TASK ITEM:
Work through the records that follow and return each line containing the word "Poing".

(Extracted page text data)
:::
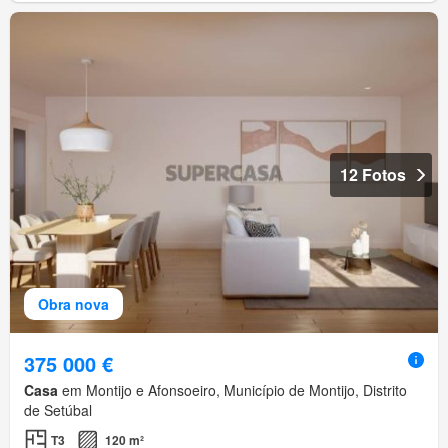
12 Fotos
Obra nova
375 000 €
Casa
em Montijo e Afonsoeiro, Município de Montijo, Distrito
de Setúbal
T3
120 m²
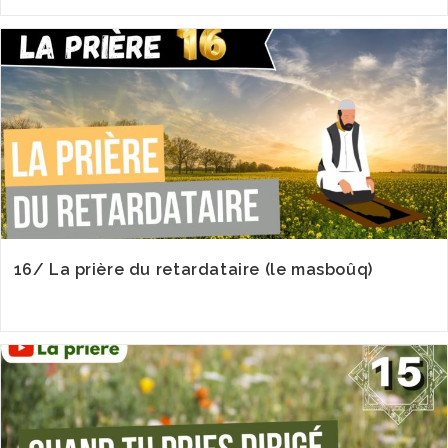
16/ La prière du retardataire (le masboûq)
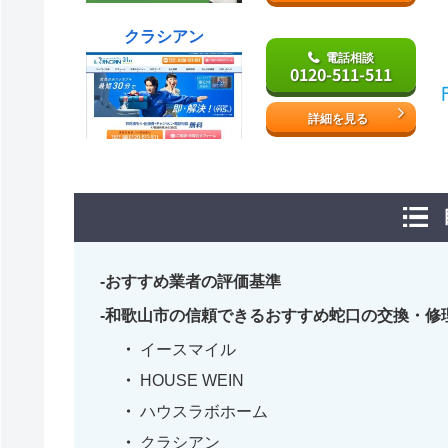
クラシアン
電話相談
0120-511-511
詳細を見る
おすすめ業者の評価基準
和歌山市の信頼できるおすすめ蛇口の交換・修
イースマイル
HOUSE WEIN
ハウスラボホーム
クラシアン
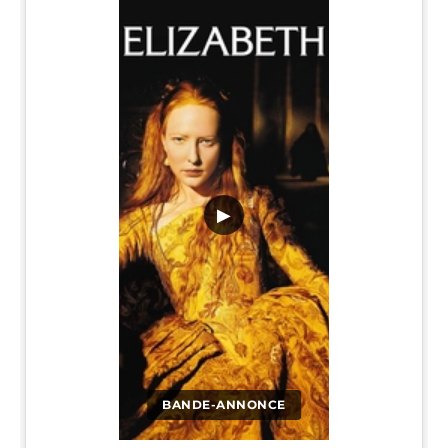
▶
BANDE-ANNONCE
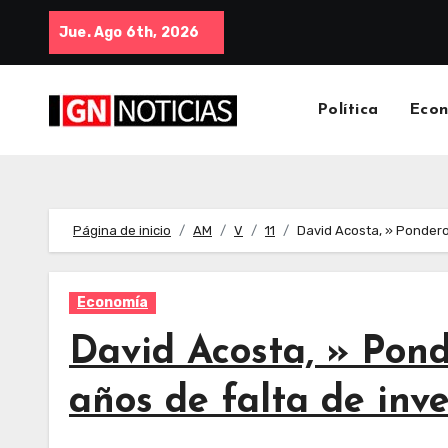
Jue. Ago 6th, 2026
Política
Eco
Página de inicio
AM
V
11
David Acosta, » Pondero 
Economía
David Acosta, » Ponde
años de falta de inve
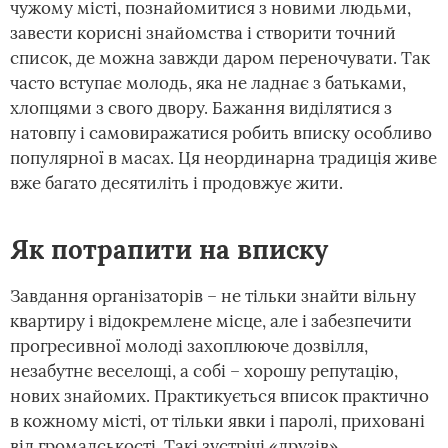
чужому місті, познайомитися з новими людьми,
завести корисні знайомства і створити точний
список, де можна завжди даром переночувати. Так
часто вступає молодь, яка не ладнає з батьками,
хлопцями з свого двору. Бажання виділятися з
натовпу і самовиражатися робить вписку особливо
популярної в масах. Ця неординарна традиція живе
вже багато десятиліть і продовжує жити.
Як потрапити на вписку
Завдання організаторів – не тільки знайти вільну
квартиру і відокремлене місце, але і забезпечити
прогресивної молоді захоплююче дозвілля,
незабутнє веселощі, а собі – хорошу репутацію,
нових знайомих. Практикується вписок практично
в кожному місті, от тільки явки і паролі, приховані
від громадськості. Такі зустрічі «друзів»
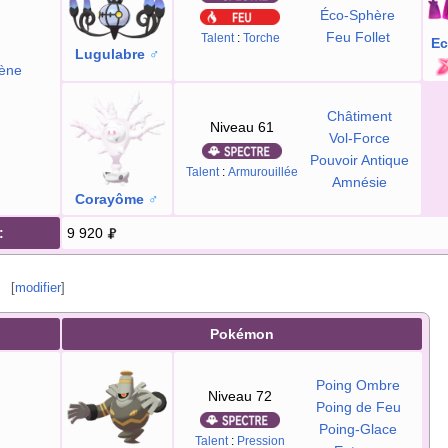
Éco-Sphère
Feu Follet
Talent
:
Torche
Ec
Lugulabre
♂
ène
Châtiment
Niveau 61
Vol-Force
Pouvoir Antique
Talent
:
Armurouillée
Amnésie
Corayôme
♂
:
9 920
[
modifier
]
Pokémon
Poing Ombre
Niveau 72
Poing de Feu
Poing-Glace
Talent
:
Pression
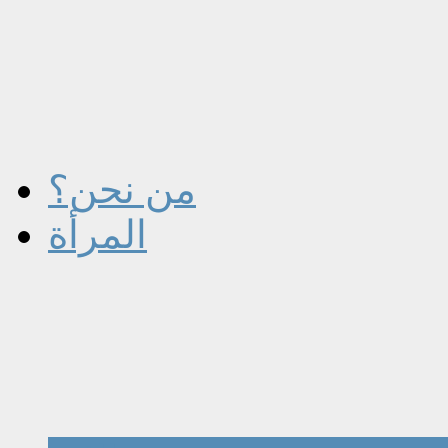
من نحن؟
المرأة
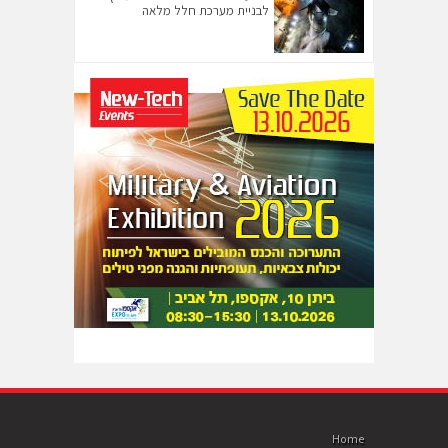
לבניית מערכת חלל מלאה
Home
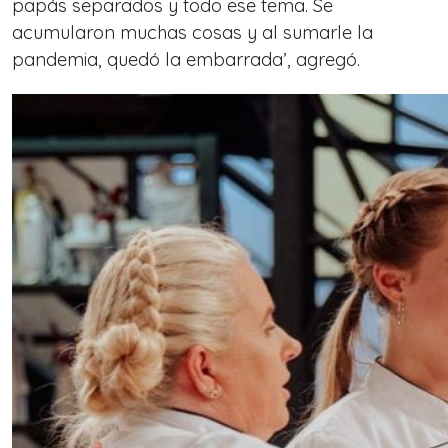
papás separados y todo ese tema. Se
acumularon muchas cosas y al sumarle la
pandemia, quedó la embarrada’, agregó.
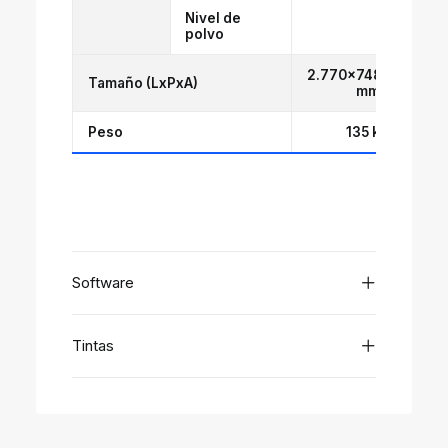
Nivel de
Equiva
polvo
2.770×748×1.370
Tamaño (LxPxA)
mm
Peso
135 kg
Software
Tintas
:::
SOLUTION:
Poing Ombre
Poing de Feu
Poing-Glace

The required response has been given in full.